John Moss: Abortions should be bought
John Moss, the candidate in Hackney South & Shoreditch in 2005, argues that the best way to reduce abortions is to stop providing them for free on the NHS.
The last week has seen a significant escalation of the debate over abortion. This debate has centred on the limit that should apply to the age of the foetus before abortion is no longer allowed, with many claiming medical advances have made the survival of the foetus much more likely at earlier gestation times. Much has also been made of the increase in the numbers of women having abortions and the comments by Lord Steel - architect of the original 1967 legislation which legalised abortion – suggesting medical abortion had now simply become another form of contraception.
It is this last comment which prompted me to write, because for a long time, I have thought that the debate focuses on the wrong thing, namely the right of a woman to choose to abort and the limits which are placed on that. The former really is a done deal and the latter is far too subjective an assessment to be anything other than a proxy for the former.
Rather, I believe we should be looking at this issue from the perspective of what policy will achieve the result all people might reasonably want to see. Namely, fewer abortions, brought about by a reduction in unplanned pregnancy, whether by a reduction in conceptions because of more widespread and successful use of other methods of contraception, or a simple reduction in sexual activity.
The question I want to pose, which is one which rarely arises, is this. If medical abortion has simply become another form of contraception, should it still be provided free by the state, paid for by other taxpayers?
Given that more than 75% of the 200,000 plus abortions carried out last year were done by the NHS at taxpayer’s expense, this is a legitimate question. At a cost of around £500 a time, the cost to taxpayers of free abortion on the NHS is over £75 million. Not a huge sum in the context of overall NHS spending, but enough to train 1,500 more junior doctors or of making cancer fighting drugs available more widely.
What would the consequences be of ending the policy of offering free abortion on the NHS to all those who can secure a GP recommendation? As Lord Steel has pointed out, the intent of the original act has faded and the test of real risk to the foetus or the mother from continuing the pregnancy is no longer applied and the majority of abortions do now seem to be a simple choice of late contraception.
If we accept this and frame it as an extension of a woman’s right to choose, free of stigma, is this not progress? The corollary of course is that women would be expected to pay. Many will no doubt claim this is another way of driving women back to the back-street abortionists of old. But that begs the question, did they not charge for their services, however crude, and what happens at the non-NHS clinics? They are not free.
The point here is that public health policy ought to be about changing people’s behaviour from something which is harmful to them or society, pace smoking, to something better.
Would it not help a vulnerable teenage girl to make sure her partner used a condom, or to help her back up a straight, “No”, if it was followed up with, “If you get me pregnant, you’ll have to pay”? I expect there would be a rapid decrease in abortion numbers, though probably with a short-term increase in births as some women continue with pregnancies they might otherwise have ended. I doubt this trend would last and I firmly believe the long-term effect would be to reduce both abortion and unplanned pregnancies generally, with the positive side-effect of a reduction in sexually transmitted diseases.

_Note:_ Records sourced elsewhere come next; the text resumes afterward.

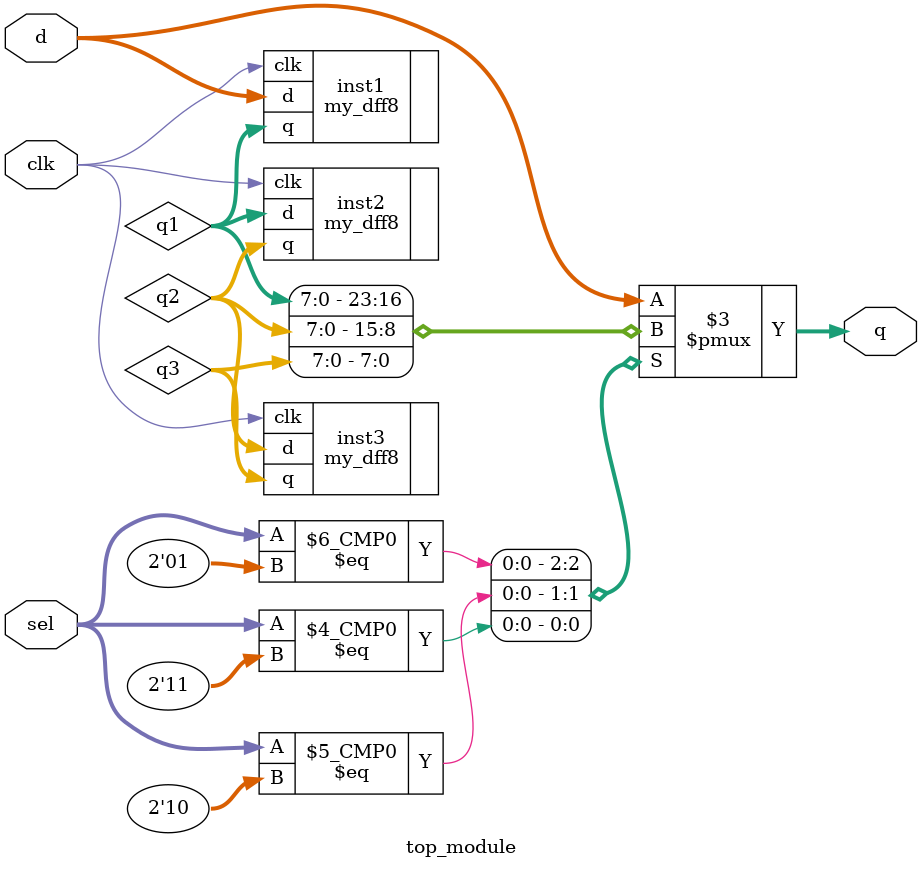
<source format=sv>
module top_module (
    input clk,
    input [7:0] d,
    input [1:0] sel,
    output [7:0] q
);

  wire [7:0] q1, q2, q3;

  my_dff8 inst1 (
      .clk(clk),
      .d  (d),
      .q  (q1)
  );
  my_dff8 inst2 (
      .clk(clk),
      .d  (q1),
      .q  (q2)
  );
  my_dff8 inst3 (
      .clk(clk),
      .d  (q2),
      .q  (q3)
  );

  always_comb begin : four_to_one_mux
    case (sel)
      2'h1: q = q1;
      2'h2: q = q2;
      2'h3: q = q3;
      default: q = d;
    endcase
  end

endmodule

</source>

I have no medical background and don’t profess any knowledge of obstetrics or gynaecology. Like most people in my position though, I have a view and I do think there remains a need for an upper limit on when a foetus can be aborted and I do think that probably needs to be lower than now, but I do not base that on the viability of the foetus. I believe the decision to end a pregnancy ought to be made as soon as possible on the basis that it was unplanned and is unwanted. That decision ought to be able to be made within 12, or possibly at most 18 weeks. I would allow abortion beyond these limits, but only against much stricter and more strictly applied criteria of real potential harm to the mother’s health or of life-threatening disability to the child, if born.
This is another example of the and theory in practice. We can more liberal in support of a woman’s right to choose to end an unplanned or unwanted pregnancy, and we can be stricter about terminating later term pregnancies. With this, there is also a third and. We can change the way people behave in a way which is better for them and for society.
There is an important point of principle here and that is that people need to be made to face the consequences of their choices and actions. If you insulate them from those consequences, they will make bad choices and do bad things, but they will never learn the error of their ways and will continue to behave badly. Margaret Thatcher displayed an instinctive understanding of this when she faced down the unions by making ordinary members see the folly of unsustainable industrial action, so they stopped supporting it.
Applying similar principles to welfare policies might have similar effects. One thing is clear, efforts by the Labour Government of the last ten years have achieved nothing except an increase in pregnancies outside stable families, abortions and a massive explosion of sexually transmitted diseases, especially amongst the young at whom their condom-fixated message has been targeted. It is time to try a different approach.